_What is expected_
Count the lines in the data below that contain the string "Hélène". State only the number.
• • • • •
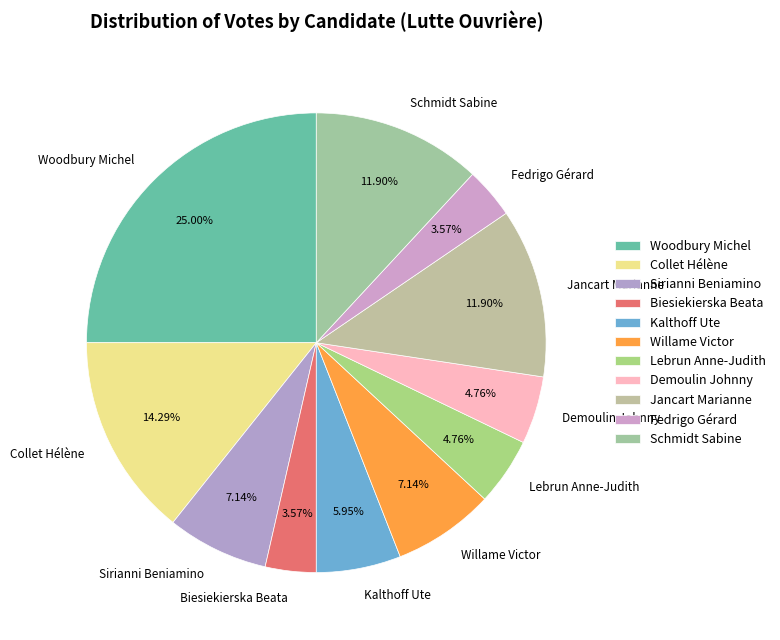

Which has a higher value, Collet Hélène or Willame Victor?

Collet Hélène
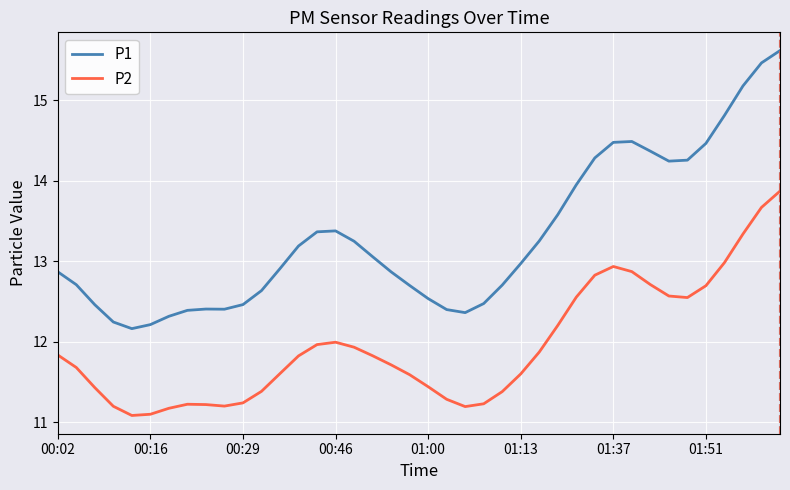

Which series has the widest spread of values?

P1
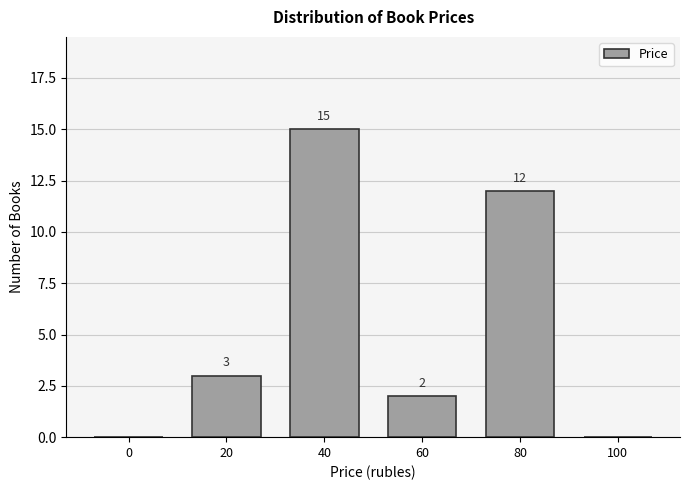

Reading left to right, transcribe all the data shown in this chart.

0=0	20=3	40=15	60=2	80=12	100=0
• • • • •
_Solution for this exercise_
2